Three lawyers from the Innocence Project’s New York office on Tuesday were back in front of Common Pleas Court Judge Christopher Feliciani, the jurist who overturned Kunco’s rape conviction.
Feliciani overturned Kunco’s conviction after the lawyers presented arguments that recently recovered male DNA found on a blanket and severed lamp cord from the crime scene did not match Kunco’s.
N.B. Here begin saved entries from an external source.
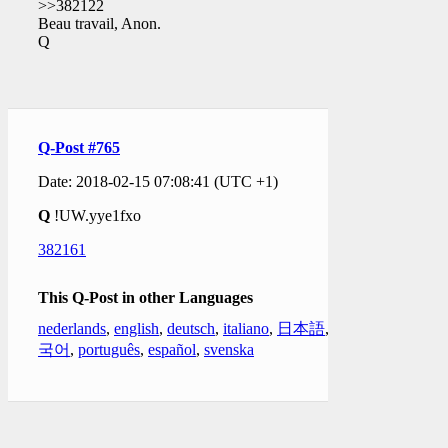
>>382122
Beau travail, Anon.
Q
Q-Post #765
Date: 2018-02-15 07:08:41 (UTC +1)
Q
!UW.yye1fxo
382161
This Q-Post in other Languages
nederlands
,
english
,
deutsch
,
italiano
,
日本語
,
한
국어
,
português
,
español
,
svenska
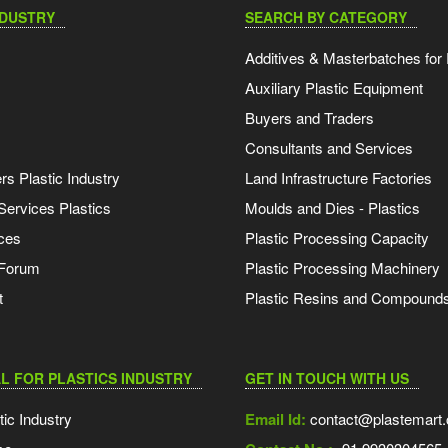
NDUSTRY
SEARCH BY CATEGORY
Additives & Masterbatches for 
Auxiliary Plastic Equipment
Buyers and Traders
Consultants and Services
s Plastic Industry
Land Infrastructure Factories
Services Plastics
Moulds and Dies - Plastics
ces
Plastic Processing Capacity
 Forum
Plastic Processing Machinery
t
Plastic Resins and Compound
L FOR PLASTICS INDUSTRY
GET IN TOUCH WITH US
tic Industry
Email Id:
contact@plastemart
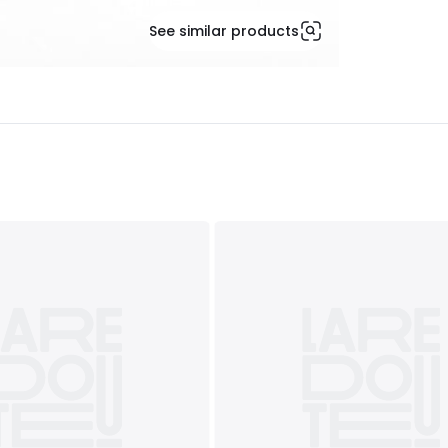
See similar products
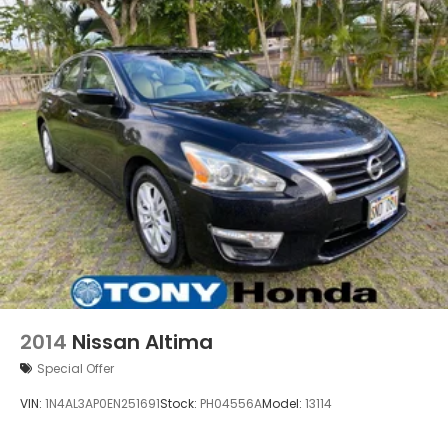
2014
Nissan Altima
Special Offer
VIN:
1N4AL3AP0EN251691
Stock:
PH04556A
Model:
13114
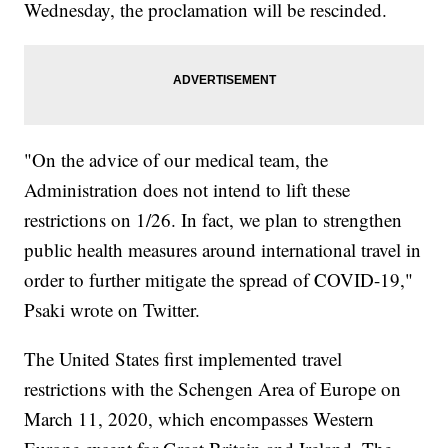
Wednesday, the proclamation will be rescinded.
"On the advice of our medical team, the
Administration does not intend to lift these
restrictions on 1/26. In fact, we plan to strengthen
public health measures around international travel in
order to further mitigate the spread of COVID-19,"
Psaki wrote on Twitter.
The United States first implemented travel
restrictions with the Schengen Area of Europe on
March 11, 2020, which encompasses Western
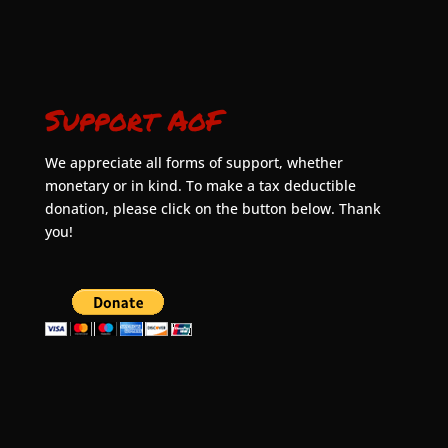
Support AoF
We appreciate all forms of support, whether
monetary or in kind. To make a tax deductible
donation, please click on the button below. Thank
you!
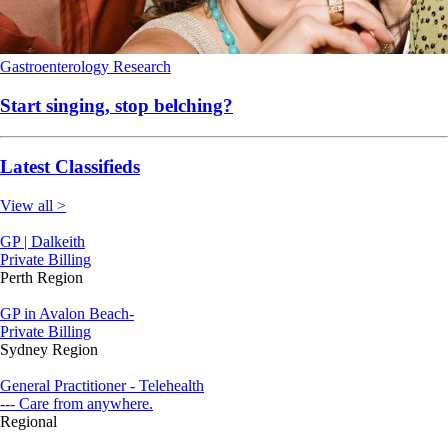
Gastroenterology
Research
Start singing, stop belching?
Latest Classifieds
View all >
GP | Dalkeith
Private Billing
Perth Region
GP in Avalon Beach-
Private Billing
Sydney Region
General Practitioner - Telehealth
--- Care from anywhere.
Regional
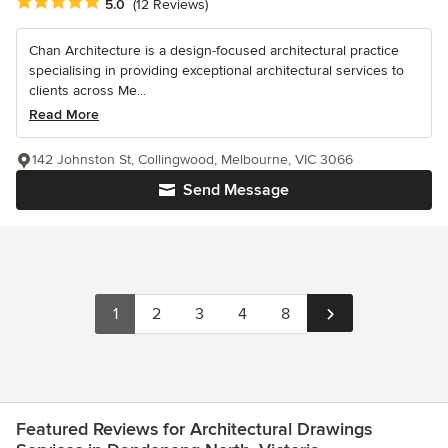
Average rating: 5 out of 5 stars
5.0
(12 Reviews)
Chan Architecture is a design-focused architectural practice
specialising in providing exceptional architectural services to
clients across Me...
Read More
142 Johnston St, Collingwood, Melbourne, VIC 3066
Send Message
1
2
3
4
8
Featured Reviews for Architectural Drawings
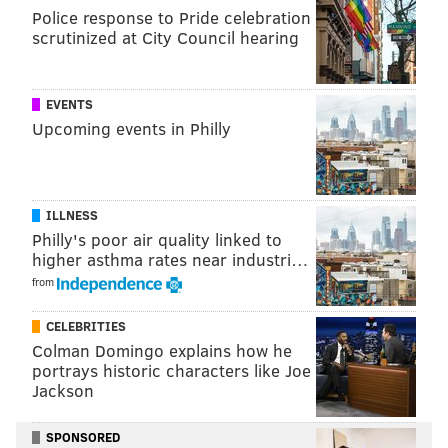
Police response to Pride celebration
scrutinized at City Council hearing
EVENTS
Upcoming events in Philly
ILLNESS
Philly's poor air quality linked to
higher asthma rates near industri…
from
CELEBRITIES
Colman Domingo explains how he
portrays historic characters like Joe
Jackson
SPONSORED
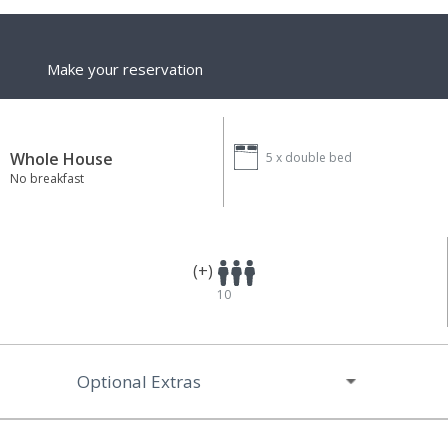
Make your reservation
Whole House
5 x
double bed
No breakfast
(+)
10
Optional Extras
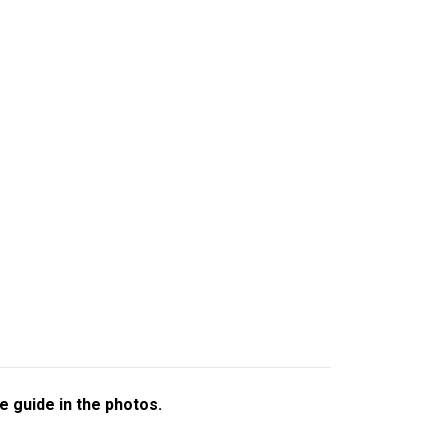
e guide in the photos.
They also argued that bite mark evidence admitted at trial had since fallen into disrepute in the scientific community.
Lawyers Adnan Sultan, Jane Pucher and Vanessa Potkin of the Innocence Project joined Pittsburgh attorney Thomas Farrell in arguing that charges should be dismissed because Kunco’s right to a fair trial had been compromised by the destruction of the rape kit in a flooded police evidence room and the death of at least two major witnesses, including the victim, who would not be available for cross-examination.
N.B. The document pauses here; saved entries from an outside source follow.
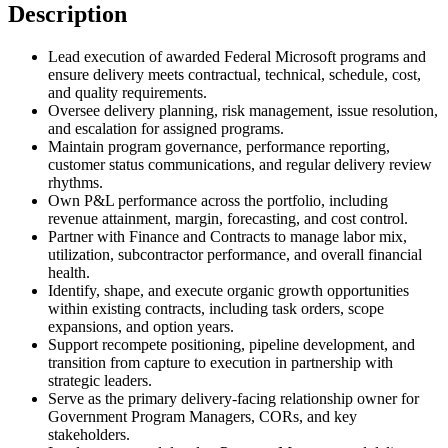
Description
Lead execution of awarded Federal Microsoft programs and
ensure delivery meets contractual, technical, schedule, cost,
and quality requirements.
Oversee delivery planning, risk management, issue resolution,
and escalation for assigned programs.
Maintain program governance, performance reporting,
customer status communications, and regular delivery review
rhythms.
Own P&L performance across the portfolio, including
revenue attainment, margin, forecasting, and cost control.
Partner with Finance and Contracts to manage labor mix,
utilization, subcontractor performance, and overall financial
health.
Identify, shape, and execute organic growth opportunities
within existing contracts, including task orders, scope
expansions, and option years.
Support recompete positioning, pipeline development, and
transition from capture to execution in partnership with
strategic leaders.
Serve as the primary delivery-facing relationship owner for
Government Program Managers, CORs, and key
stakeholders.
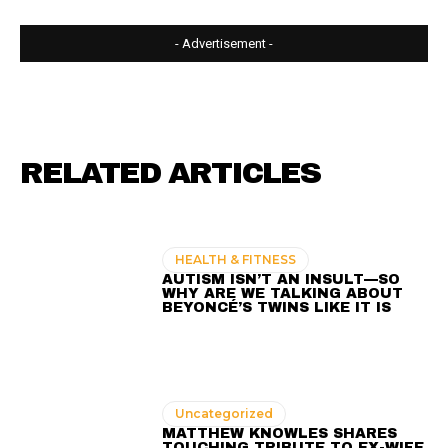
- Advertisement -
RELATED ARTICLES
HEALTH & FITNESS
AUTISM ISN’T AN INSULT—SO
WHY ARE WE TALKING ABOUT
BEYONCÉ’S TWINS LIKE IT IS
Uncategorized
MATTHEW KNOWLES SHARES
TOUCHING TRIBUTE TO EX-WIFE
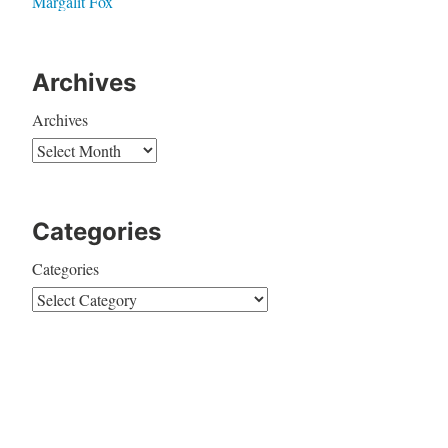
Margalit Fox
Archives
Archives
Categories
Categories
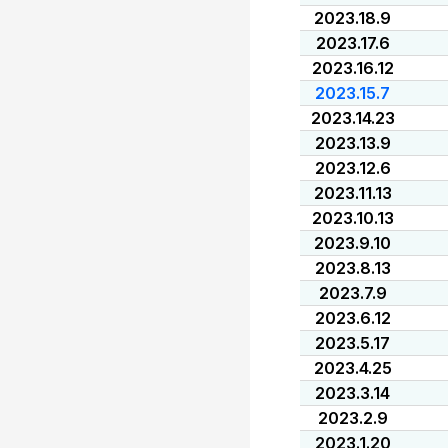
2023.18.9
2023.17.6
2023.16.12
2023.15.7
2023.14.23
2023.13.9
2023.12.6
2023.11.13
2023.10.13
2023.9.10
2023.8.13
2023.7.9
2023.6.12
2023.5.17
2023.4.25
2023.3.14
2023.2.9
2023.1.20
Had the rape kit been preserved, they argued, DNA tests not available in 1991 might have excluded Kunco as the rapist, and such evidence might have caused the victim to reconsider her testimony that she recognized Kunco, whom she could not see, by his distinctive lisp.
Assistant District Attorneys Barbara Jollie and James Hopson argued the destruction of the rape kit should not be considered an issue because it was never admitted at trial and any DNA evidence that might have been recovered could have implicated Kunco.
Feliciani gave Kunco’s defense team 30 days to submit briefs on their arguments and said prosecutors would have another 30 days to answer those arguments.
A pair of women who sat several rows back in the courtroom during two hours of arguments and identified themselves only as members of Kunco’s family huddled quietly after the hearing.
“I thought the case was going to be dismissed today,” one of them said, looking down.